Lavelle (1934/2008) – O Eu reconhece a Presença do Ser

Há uma experiência inicial que é implicada em todas as outras e que dá a cada uma delas a sua gravidade e a sua profundidade: é a experiência da presença do ser. Reconhecer esta presença, é reconhecer ao mesmo tempo a participação do eu no ser.

Ninguém pode, sem dúvida, consentir nesta experiência elementar, tomando-a na sua simplicidade mais despojada, sem sentir uma espécie de estremecimento. Cada qual reconhecerá que é primitiva, ou antes que é constante, que é a matéria de todos os nossos pensamentos e a origem de todas as nossas acções, que todas as iniciativas do indivíduo a supõem e a desenvolvem. — Mas, feita esta constatação, rapidamente é esquecida: de ora em diante basta que permaneça implícita; e deixamo-nos atrair seguidamente pelos fins limitados a curiosidade e o desejo nos propõem. Assim, a nossa consciência dispersa-se; perde a pouco e pouco a sua força e a sua luz; é assaltada por demasiados reflexos; não consegue agrupá-los porque se distanciou do foco que os produz.

O que é próprio do pensamento filosófico é vincular-se a esta experiência essencial, afinar-lhe a acuidade, retê-la quando está prestes a escapar-se, retomar a ela quando tudo se obscurece e são necessários um marco e uma pedra de toque; é analisar o seu conteúdo e mostrar que todas as nossas operações dependem dela, encontram nela a sua fonte, a sua razão de ser e o princípio da sua potência.

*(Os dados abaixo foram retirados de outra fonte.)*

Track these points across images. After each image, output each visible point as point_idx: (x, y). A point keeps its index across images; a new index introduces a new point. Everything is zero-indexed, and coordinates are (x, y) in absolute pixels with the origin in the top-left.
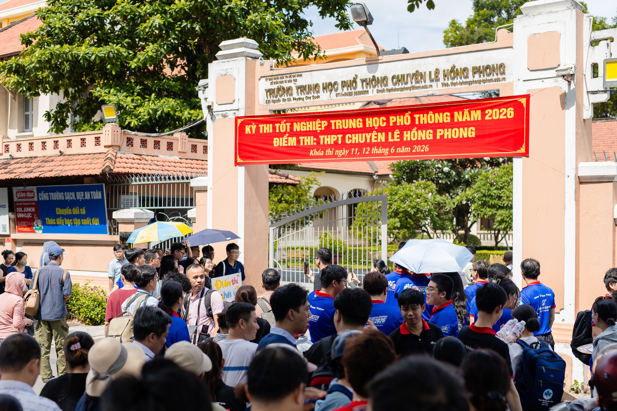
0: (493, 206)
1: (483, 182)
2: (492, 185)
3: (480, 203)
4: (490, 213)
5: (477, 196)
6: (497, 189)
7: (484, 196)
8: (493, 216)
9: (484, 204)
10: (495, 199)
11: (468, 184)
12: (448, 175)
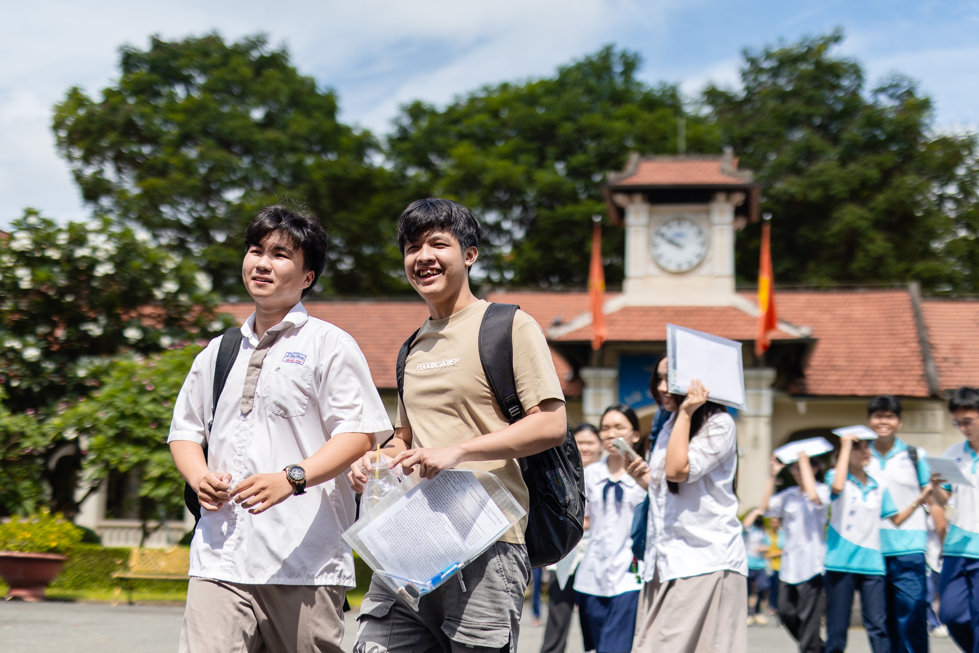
0: (139, 442)
1: (121, 385)
2: (142, 391)
3: (111, 433)
4: (134, 459)
5: (104, 416)
6: (154, 400)
7: (123, 416)
8: (141, 465)
9: (122, 437)
10: (147, 425)
11: (82, 390)
12: (34, 368)
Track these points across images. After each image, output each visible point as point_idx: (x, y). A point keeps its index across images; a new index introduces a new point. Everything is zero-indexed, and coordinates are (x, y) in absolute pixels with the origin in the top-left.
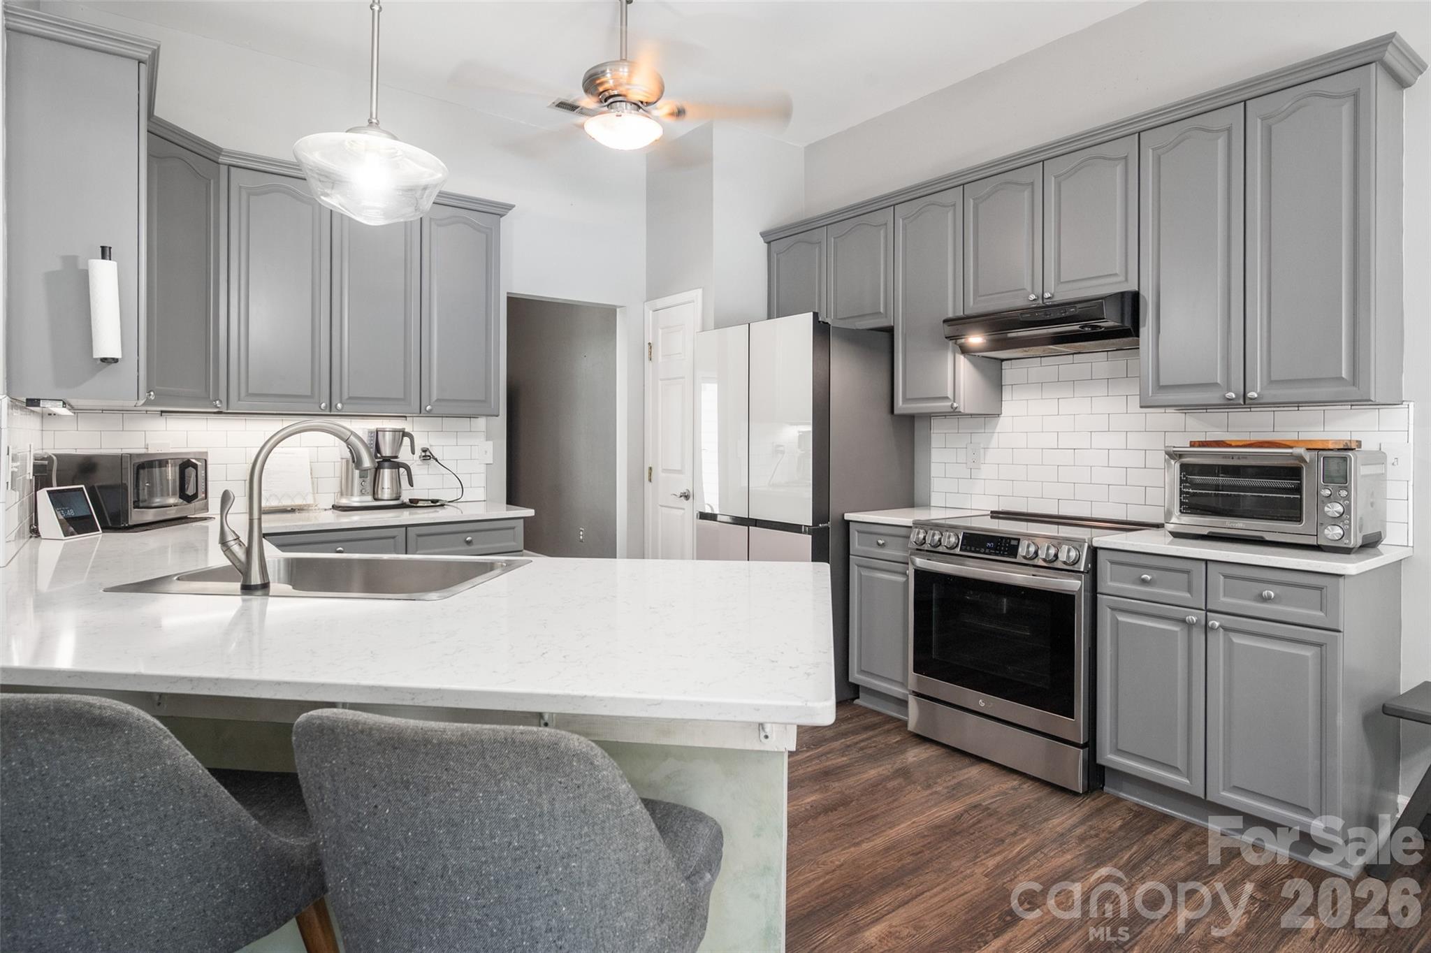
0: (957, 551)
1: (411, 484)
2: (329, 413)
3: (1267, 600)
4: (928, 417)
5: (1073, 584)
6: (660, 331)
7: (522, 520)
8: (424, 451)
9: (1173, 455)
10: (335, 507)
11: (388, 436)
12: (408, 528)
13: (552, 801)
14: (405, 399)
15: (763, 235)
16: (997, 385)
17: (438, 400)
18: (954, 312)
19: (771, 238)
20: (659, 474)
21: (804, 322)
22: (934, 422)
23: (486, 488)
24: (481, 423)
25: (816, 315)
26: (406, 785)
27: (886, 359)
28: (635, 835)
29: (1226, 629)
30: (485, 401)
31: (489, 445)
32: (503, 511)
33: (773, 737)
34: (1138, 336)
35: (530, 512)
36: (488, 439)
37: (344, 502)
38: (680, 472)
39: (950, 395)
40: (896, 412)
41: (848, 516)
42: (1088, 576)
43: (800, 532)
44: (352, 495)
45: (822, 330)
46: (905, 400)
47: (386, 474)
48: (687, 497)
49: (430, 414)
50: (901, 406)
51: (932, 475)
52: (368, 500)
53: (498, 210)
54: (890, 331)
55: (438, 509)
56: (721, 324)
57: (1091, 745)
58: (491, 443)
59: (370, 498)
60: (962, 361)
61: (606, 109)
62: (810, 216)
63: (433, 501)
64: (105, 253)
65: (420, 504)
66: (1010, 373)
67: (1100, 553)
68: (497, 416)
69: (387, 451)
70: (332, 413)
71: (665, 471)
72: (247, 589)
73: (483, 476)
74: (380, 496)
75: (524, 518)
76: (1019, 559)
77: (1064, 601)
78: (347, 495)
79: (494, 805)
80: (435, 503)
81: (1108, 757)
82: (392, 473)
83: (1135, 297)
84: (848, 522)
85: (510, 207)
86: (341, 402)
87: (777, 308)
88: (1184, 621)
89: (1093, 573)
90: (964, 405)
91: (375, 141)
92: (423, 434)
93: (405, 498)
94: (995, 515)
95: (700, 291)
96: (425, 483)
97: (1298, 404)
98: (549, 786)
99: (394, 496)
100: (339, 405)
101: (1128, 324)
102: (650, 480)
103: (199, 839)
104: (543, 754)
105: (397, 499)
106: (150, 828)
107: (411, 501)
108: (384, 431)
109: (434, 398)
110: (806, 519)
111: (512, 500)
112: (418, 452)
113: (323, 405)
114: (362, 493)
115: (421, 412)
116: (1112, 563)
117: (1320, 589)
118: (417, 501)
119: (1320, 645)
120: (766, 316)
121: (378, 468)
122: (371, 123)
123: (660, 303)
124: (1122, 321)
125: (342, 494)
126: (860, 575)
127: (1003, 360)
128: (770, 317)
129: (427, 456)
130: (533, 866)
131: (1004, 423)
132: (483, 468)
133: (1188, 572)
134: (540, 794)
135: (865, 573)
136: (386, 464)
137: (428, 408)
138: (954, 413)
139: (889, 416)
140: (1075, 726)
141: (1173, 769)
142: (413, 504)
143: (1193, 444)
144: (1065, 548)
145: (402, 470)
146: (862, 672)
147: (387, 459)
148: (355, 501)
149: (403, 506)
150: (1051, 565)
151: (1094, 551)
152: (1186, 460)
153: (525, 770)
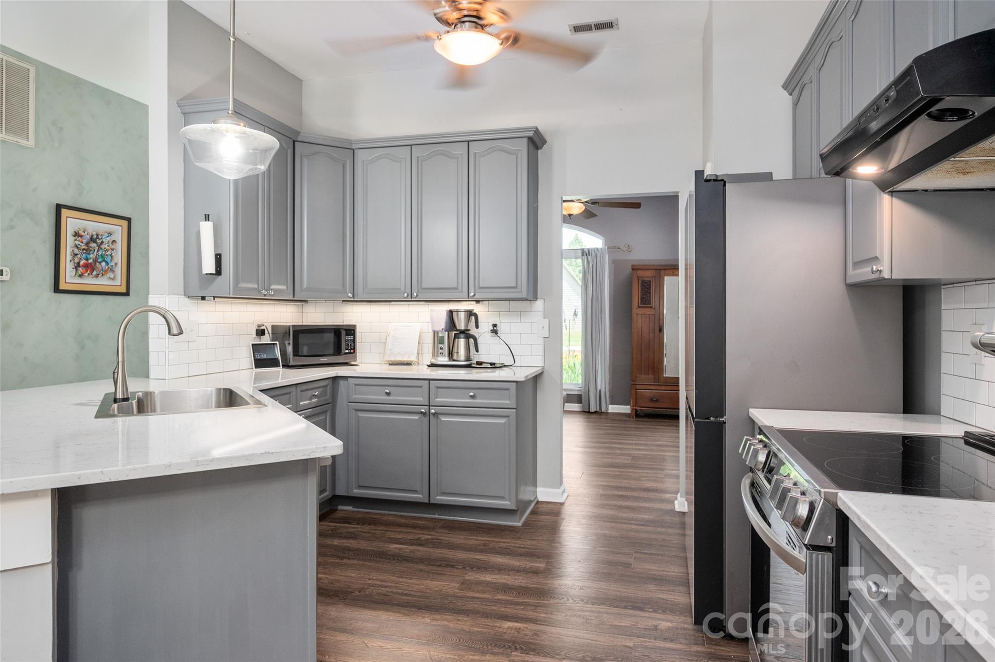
1: (477, 350)
2: (410, 299)
7: (515, 384)
8: (494, 326)
11: (462, 316)
12: (431, 381)
14: (458, 289)
17: (481, 288)
19: (790, 88)
22: (944, 293)
23: (544, 356)
24: (540, 304)
30: (517, 287)
36: (544, 317)
37: (433, 360)
39: (878, 254)
40: (848, 281)
46: (854, 266)
47: (461, 342)
50: (851, 273)
52: (446, 360)
53: (525, 134)
55: (495, 370)
63: (491, 364)
64: (207, 218)
65: (481, 366)
69: (461, 326)
70: (413, 299)
73: (542, 347)
74: (455, 358)
80: (493, 366)
82: (465, 342)
85: (533, 129)
86: (417, 292)
93: (474, 361)
99: (466, 358)
100: (415, 294)
105: (468, 361)
107: (478, 363)
108: (457, 311)
109: (479, 285)
113: (406, 294)
114: (443, 355)
115: (469, 297)
118: (481, 363)
121: (455, 338)
132: (541, 341)
136: (462, 335)
137: (473, 294)
142: (478, 365)
145: (471, 340)
147: (462, 332)
148: (439, 360)
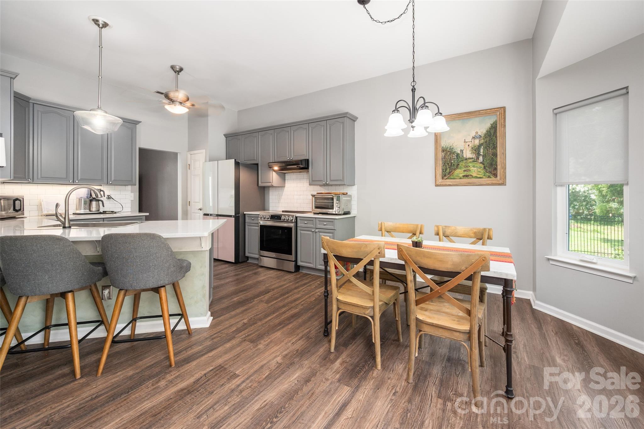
0: (269, 219)
1: (103, 206)
2: (73, 184)
3: (325, 225)
4: (269, 187)
5: (292, 225)
6: (192, 161)
7: (145, 217)
8: (108, 196)
9: (313, 196)
10: (73, 214)
12: (104, 219)
13: (153, 244)
14: (102, 180)
15: (224, 135)
16: (284, 179)
17: (114, 180)
18: (272, 161)
19: (227, 136)
20: (192, 203)
21: (232, 161)
22: (270, 188)
23: (131, 208)
24: (129, 187)
25: (235, 160)
26: (126, 243)
27: (256, 172)
28: (168, 250)
29: (319, 232)
30: (132, 181)
31: (132, 194)
32: (138, 214)
33: (204, 248)
34: (308, 169)
35: (148, 214)
36: (132, 192)
37: (78, 212)
38: (199, 202)
39: (271, 182)
40: (259, 186)
41: (245, 213)
42: (295, 223)
43: (232, 217)
44: (81, 210)
45: (237, 164)
46: (261, 183)
47: (94, 203)
48: (201, 210)
49: (111, 184)
50: (260, 184)
51: (270, 202)
52: (87, 211)
53: (136, 123)
54: (257, 164)
55: (114, 214)
56: (211, 160)
57: (296, 261)
58: (133, 194)
59: (88, 211)
60: (274, 173)
61: (172, 103)
62: (237, 132)
65: (107, 212)
66: (287, 176)
67: (298, 218)
68: (136, 185)
71: (194, 202)
72: (64, 227)
73: (130, 204)
74: (92, 210)
75: (146, 216)
76: (282, 220)
77: (290, 229)
78: (79, 209)
79: (143, 245)
80: (112, 212)
81: (300, 263)
82: (96, 203)
83: (308, 160)
84: (245, 214)
85: (140, 122)
86: (78, 180)
87: (228, 157)
88: (311, 231)
89: (296, 222)
90: (274, 184)
91: (99, 113)
92: (108, 190)
93: (101, 211)
94: (283, 211)
95: (205, 150)
96: (108, 206)
97: (340, 185)
98: (152, 242)
99: (97, 210)
100: (77, 181)
101: (307, 167)
102: (189, 205)
103: (77, 263)
104: (152, 236)
105: (98, 211)
106: (67, 260)
107: (103, 211)
109: (113, 179)
110: (233, 213)
111: (140, 210)
112: (106, 196)
113: (71, 181)
114: (85, 209)
115: (108, 183)
116: (300, 220)
117: (333, 222)
118: (106, 212)
119: (333, 233)
120: (225, 158)
121: (91, 201)
122: (98, 107)
123: (192, 152)
124: (306, 166)
125: (77, 209)
126: (248, 228)
127: (285, 173)
128: (226, 159)
129: (109, 197)
130: (150, 255)
131: (286, 189)
132: (130, 202)
133: (313, 221)
134: (151, 243)
135: (249, 227)
136: (94, 200)
137: (110, 182)
138: (272, 186)
139: (257, 187)
140: (292, 257)
141: (310, 263)
142: (104, 212)
143: (317, 193)
144: (290, 217)
145: (100, 202)
146: (249, 253)
147: (94, 198)
148: (82, 211)
149: (101, 213)
150: (287, 222)
151: (296, 217)
152: (315, 196)
153: (148, 239)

Mas é difícil isolá-la de modo a considerá-la na sua pureza: é necessário para tal uma certa inocência, um espírito liberto de todo [18] o interesse e mesmo de toda a preocupação particular. Saber que existe, não é ainda realizar-lhe a plenitude concreta, não é actualizá-la e possuí-la.

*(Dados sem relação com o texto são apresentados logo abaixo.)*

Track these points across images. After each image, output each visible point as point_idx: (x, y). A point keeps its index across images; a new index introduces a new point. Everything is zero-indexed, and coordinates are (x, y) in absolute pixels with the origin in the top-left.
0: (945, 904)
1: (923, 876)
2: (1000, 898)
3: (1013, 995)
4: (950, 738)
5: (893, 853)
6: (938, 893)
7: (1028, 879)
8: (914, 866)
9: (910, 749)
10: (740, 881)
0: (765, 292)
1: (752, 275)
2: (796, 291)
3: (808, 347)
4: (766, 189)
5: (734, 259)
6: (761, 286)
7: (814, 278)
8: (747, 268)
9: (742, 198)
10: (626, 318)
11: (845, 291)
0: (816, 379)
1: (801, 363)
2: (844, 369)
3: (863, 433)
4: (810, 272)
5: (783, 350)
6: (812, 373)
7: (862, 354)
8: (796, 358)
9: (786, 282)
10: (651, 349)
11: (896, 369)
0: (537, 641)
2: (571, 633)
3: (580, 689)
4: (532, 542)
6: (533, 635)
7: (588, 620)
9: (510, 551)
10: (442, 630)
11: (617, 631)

A maior parte dos homens é arrastada e absorvida pelos acontecimentos. Não tem o vagar bastante para aprofundar esta ligação imediata do ser e do eu que funda cada um dos nossos actos e que lhes dá o seu valor: não a sentem, antes pressentem a sua presença; nunca é para eles objecto de um olhar directo, nem de uma consciência clara; e se por vezes o seu pensamento acaba por a aflorar, mais não é do que um contacto passageiro e do qual a lembrança depressa se apaga.

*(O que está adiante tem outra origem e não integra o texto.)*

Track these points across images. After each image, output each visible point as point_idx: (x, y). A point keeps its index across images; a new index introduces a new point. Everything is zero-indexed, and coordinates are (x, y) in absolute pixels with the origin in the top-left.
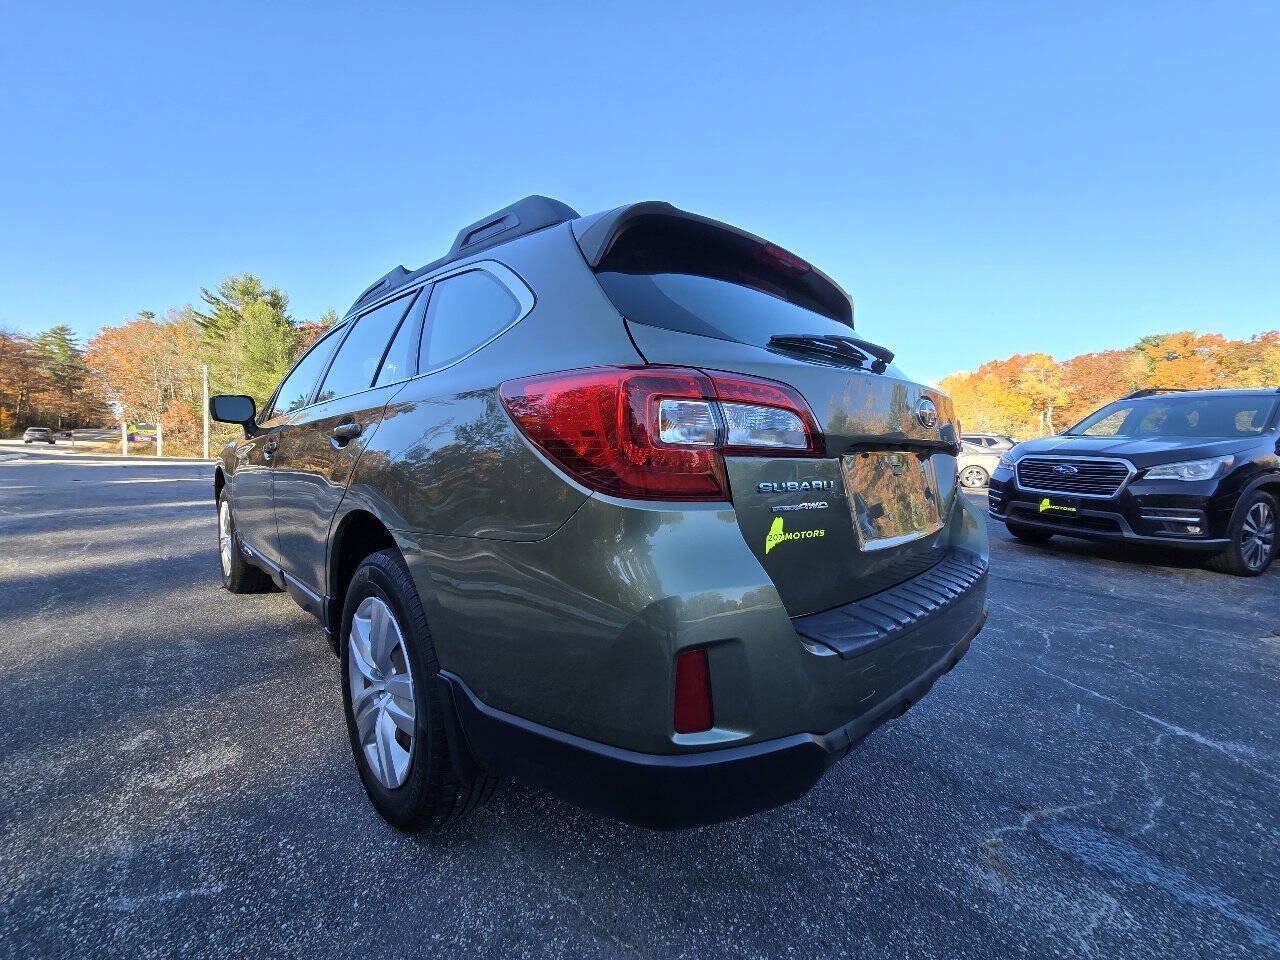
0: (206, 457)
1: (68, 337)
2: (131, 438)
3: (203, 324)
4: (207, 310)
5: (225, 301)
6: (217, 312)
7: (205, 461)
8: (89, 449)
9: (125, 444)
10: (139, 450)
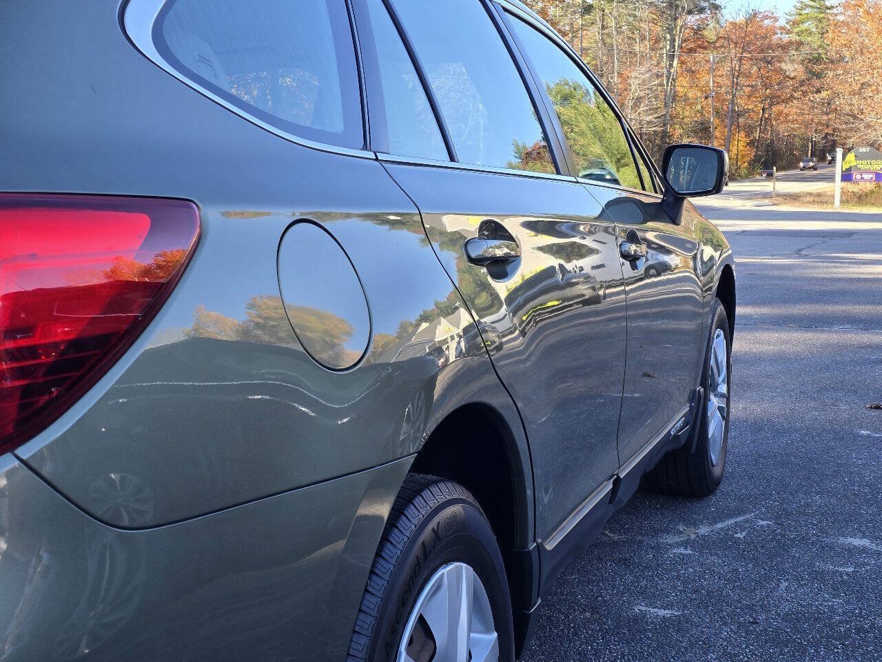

Mas aquele que, pelo contrário, já apreendeu, num puro recolhimento e como o acto mesmo da vida, a solidariedade do ser e do eu, já não pode destacar dela o seu pensamento: a recordação deste contacto renova-lhe a presença, que não cessa jamais de fazer vibrar o seu espírito e de o iluminar. Que não se diga que esta experiência é evidente e deve ser feita, mas que é estéril se não for superada imediatamente: contém em si tudo o que podemos conhecer. Desde que é dado, a nossa vida reencontra a sua seriedade essencial, reatando os seus laços com o coração do real, o nosso pensamento, em vez de, como se crê, se empobrecer e se esvaziar, adquire a certeza e a eficácia, descobrindo, em cada um dos seus passos, a identidade do ser que possui e do ser ao qual se aplica.